→ Задание A
Извлеките дословно отрывок из фрагмента о теоретическом знании, начиная со слов «2.4. Античная и» и заканчивая словами «определенностью своего содержания.».

→ Фрагмент страницы

□ □ □ □

Теоретическое знание возможно лишь при том условии, если мы перейдем с уровня «естественного» сознания, пользующегося естественным языком, на иной, теоретический, уровень сознания с присущей этому уровню концентрацией внимания на операциях, совершаемых субъектом познания. Теоретическому познанию соответствует теоретический язык, знаки которого в первую очередь фиксируют характеристики познавательных актов.

2.4. Античная и средневековая теоретическая онтология как результат созерцательной установки сознания

Первая система теоретического знания возникает в тот момент, когда Платон формулирует условия, которым должен удовлетворять человек, стремящийся достичь подлинного знания. Платон утверждает, что единственный путь, ведущий к такому знанию — знанию идей, — это путь созерцания, пассивного восприятия, а не путь действия. Здесь важно подчеркнуть, что подлинное знание, по Платону, — это знание, отличающееся абсолютной определенностью своего содержания.

□ □ □ □

→ Фрагменты данных
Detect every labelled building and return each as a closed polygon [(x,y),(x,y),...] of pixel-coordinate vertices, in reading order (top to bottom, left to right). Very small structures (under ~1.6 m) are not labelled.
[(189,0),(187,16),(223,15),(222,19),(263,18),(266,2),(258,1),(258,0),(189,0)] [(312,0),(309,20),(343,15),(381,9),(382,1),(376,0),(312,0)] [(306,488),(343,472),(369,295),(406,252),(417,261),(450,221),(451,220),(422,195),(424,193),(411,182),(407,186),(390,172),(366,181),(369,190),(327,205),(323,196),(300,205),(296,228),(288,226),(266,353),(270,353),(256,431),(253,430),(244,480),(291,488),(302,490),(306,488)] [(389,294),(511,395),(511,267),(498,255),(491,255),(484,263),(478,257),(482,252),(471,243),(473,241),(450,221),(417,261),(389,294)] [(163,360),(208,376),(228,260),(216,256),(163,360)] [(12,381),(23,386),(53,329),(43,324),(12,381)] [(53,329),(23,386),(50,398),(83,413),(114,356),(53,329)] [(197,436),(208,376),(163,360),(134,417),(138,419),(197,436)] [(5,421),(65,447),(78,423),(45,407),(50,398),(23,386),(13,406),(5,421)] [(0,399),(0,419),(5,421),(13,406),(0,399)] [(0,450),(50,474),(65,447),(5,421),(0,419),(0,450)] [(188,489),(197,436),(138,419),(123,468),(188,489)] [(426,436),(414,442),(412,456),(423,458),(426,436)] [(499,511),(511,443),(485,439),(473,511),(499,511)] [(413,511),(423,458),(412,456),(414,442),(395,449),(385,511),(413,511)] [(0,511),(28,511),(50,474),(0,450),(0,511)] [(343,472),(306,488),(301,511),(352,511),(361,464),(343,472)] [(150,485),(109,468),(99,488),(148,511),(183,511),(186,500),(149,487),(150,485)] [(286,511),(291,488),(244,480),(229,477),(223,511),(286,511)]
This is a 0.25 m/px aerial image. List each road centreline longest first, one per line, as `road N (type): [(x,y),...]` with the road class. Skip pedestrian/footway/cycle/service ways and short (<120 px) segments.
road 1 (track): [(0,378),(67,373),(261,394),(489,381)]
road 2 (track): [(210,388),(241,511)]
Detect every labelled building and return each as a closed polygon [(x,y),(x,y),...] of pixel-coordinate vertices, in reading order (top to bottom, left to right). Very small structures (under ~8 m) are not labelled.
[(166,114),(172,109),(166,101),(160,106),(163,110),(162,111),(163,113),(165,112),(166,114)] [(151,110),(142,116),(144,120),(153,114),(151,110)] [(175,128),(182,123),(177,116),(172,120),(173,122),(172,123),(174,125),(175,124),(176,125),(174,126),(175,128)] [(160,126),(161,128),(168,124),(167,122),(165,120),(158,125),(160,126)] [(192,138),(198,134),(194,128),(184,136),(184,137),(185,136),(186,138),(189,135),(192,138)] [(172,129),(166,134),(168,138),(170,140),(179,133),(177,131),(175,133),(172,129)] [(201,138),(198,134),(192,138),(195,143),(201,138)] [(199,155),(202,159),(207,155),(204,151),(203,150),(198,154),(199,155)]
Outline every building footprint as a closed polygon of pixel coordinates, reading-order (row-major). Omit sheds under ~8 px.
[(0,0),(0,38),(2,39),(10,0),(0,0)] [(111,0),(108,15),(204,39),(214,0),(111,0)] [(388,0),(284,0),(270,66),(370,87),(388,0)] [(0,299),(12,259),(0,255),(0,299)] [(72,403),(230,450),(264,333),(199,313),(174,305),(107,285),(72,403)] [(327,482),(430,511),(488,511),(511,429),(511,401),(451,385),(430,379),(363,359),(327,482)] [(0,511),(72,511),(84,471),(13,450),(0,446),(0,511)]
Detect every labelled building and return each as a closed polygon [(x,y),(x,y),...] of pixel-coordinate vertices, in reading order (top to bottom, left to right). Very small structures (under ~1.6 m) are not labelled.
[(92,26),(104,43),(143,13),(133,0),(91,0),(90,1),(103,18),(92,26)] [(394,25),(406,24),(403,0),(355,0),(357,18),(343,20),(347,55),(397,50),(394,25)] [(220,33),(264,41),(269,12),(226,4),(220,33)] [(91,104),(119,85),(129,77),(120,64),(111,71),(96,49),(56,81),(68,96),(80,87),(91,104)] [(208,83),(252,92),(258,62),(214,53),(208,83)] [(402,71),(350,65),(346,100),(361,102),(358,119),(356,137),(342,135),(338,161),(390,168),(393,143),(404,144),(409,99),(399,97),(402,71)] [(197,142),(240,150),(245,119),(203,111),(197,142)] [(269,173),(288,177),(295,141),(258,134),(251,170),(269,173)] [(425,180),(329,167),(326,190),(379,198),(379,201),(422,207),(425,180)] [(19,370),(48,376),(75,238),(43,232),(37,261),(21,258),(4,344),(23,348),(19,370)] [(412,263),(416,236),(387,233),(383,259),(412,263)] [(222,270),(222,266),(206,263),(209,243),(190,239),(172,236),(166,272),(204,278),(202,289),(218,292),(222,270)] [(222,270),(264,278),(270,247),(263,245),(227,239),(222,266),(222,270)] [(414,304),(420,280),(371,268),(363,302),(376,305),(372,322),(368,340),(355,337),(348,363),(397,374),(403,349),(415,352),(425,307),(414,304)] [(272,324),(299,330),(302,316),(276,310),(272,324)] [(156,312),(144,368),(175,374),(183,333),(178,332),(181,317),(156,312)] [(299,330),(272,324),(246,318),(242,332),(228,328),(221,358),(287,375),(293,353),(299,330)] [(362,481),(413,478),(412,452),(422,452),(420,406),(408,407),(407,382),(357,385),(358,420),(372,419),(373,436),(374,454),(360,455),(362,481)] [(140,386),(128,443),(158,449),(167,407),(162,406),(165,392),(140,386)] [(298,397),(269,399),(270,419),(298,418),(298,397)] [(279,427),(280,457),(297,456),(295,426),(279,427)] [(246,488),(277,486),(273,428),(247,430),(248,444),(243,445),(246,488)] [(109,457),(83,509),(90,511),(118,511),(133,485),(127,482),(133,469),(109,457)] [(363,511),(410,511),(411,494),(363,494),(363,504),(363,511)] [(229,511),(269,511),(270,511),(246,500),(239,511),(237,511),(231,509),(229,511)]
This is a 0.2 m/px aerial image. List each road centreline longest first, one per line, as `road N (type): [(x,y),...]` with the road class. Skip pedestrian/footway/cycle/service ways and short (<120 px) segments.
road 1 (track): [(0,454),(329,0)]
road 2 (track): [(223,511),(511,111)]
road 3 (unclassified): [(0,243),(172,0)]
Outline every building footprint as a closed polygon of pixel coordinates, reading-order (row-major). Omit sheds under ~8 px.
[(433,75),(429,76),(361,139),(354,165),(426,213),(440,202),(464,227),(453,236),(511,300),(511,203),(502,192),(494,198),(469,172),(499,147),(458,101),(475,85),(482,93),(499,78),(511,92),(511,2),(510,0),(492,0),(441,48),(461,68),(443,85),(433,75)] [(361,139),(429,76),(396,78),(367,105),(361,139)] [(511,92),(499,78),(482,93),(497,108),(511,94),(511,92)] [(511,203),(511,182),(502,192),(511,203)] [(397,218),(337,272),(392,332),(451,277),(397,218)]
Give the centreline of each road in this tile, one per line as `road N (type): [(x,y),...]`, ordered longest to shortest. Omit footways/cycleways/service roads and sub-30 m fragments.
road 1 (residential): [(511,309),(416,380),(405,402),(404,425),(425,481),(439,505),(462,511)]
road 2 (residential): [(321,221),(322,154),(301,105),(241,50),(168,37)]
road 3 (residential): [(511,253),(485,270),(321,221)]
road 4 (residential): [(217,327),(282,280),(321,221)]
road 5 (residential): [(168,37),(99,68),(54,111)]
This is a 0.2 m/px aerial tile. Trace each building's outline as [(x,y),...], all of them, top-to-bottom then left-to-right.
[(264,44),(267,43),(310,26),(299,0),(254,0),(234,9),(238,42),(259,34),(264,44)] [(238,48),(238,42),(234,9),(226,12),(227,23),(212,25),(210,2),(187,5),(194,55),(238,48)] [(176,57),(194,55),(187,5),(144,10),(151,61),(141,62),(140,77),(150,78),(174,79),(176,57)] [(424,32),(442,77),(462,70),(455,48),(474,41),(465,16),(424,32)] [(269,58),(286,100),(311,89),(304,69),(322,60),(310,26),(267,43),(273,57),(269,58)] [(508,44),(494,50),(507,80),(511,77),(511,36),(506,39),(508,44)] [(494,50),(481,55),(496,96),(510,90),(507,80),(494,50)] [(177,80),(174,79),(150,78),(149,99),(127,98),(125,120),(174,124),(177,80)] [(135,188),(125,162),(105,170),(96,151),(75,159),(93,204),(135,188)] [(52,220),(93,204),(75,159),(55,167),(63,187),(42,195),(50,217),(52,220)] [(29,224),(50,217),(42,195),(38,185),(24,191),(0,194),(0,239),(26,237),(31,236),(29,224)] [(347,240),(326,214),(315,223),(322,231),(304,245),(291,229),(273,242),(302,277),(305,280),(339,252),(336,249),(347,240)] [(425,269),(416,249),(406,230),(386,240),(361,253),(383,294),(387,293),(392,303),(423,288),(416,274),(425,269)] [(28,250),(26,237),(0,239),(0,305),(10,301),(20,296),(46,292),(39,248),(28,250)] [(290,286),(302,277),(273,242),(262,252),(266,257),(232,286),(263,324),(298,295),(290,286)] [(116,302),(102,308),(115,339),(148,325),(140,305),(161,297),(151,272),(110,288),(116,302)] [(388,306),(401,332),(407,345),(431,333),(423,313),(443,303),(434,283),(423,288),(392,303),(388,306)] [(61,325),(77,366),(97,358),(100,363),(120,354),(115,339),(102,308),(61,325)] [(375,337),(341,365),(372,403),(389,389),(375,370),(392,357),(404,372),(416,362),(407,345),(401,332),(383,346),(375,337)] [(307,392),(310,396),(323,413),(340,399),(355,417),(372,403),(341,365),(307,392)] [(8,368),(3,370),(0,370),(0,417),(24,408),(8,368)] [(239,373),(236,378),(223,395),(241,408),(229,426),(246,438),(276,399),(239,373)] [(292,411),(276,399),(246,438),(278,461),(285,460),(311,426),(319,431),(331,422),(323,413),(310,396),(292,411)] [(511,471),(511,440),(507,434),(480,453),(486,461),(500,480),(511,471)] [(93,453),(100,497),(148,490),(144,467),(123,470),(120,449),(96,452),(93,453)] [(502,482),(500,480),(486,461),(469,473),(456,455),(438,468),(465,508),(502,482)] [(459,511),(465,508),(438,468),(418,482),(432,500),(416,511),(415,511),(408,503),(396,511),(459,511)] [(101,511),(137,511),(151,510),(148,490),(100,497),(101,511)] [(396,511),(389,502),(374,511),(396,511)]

□ □ □ □

→ Задание B
Скопируйте без изменений строки данных, начиная со строки, которая содержит «This is a 0.2 m/px aerial image.», и заканчивая строкой, которая содержит «road 3 (unclassified): [(0,243),(172,0)]», включая обе.

→ Письменный ответ A
2.4. Античная и средневековая теоретическая онтология как результат созерцательной установки сознания

Первая система теоретического знания возникает в тот момент, когда Платон формулирует условия, которым должен удовлетворять человек, стремящийся достичь подлинного знания. Платон утверждает, что единственный путь, ведущий к такому знанию — знанию идей, — это путь созерцания, пассивного восприятия, а не путь действия. Здесь важно подчеркнуть, что подлинное знание, по Платону, — это знание, отличающееся абсолютной определенностью своего содержания.

→ Письменный ответ B
This is a 0.2 m/px aerial image. List each road centreline longest first, one per line, as `road N (type): [(x,y),...]` with the road class. Skip pedestrian/footway/cycle/service ways and short (<120 px) segments.
road 1 (track): [(0,454),(329,0)]
road 2 (track): [(223,511),(511,111)]
road 3 (unclassified): [(0,243),(172,0)]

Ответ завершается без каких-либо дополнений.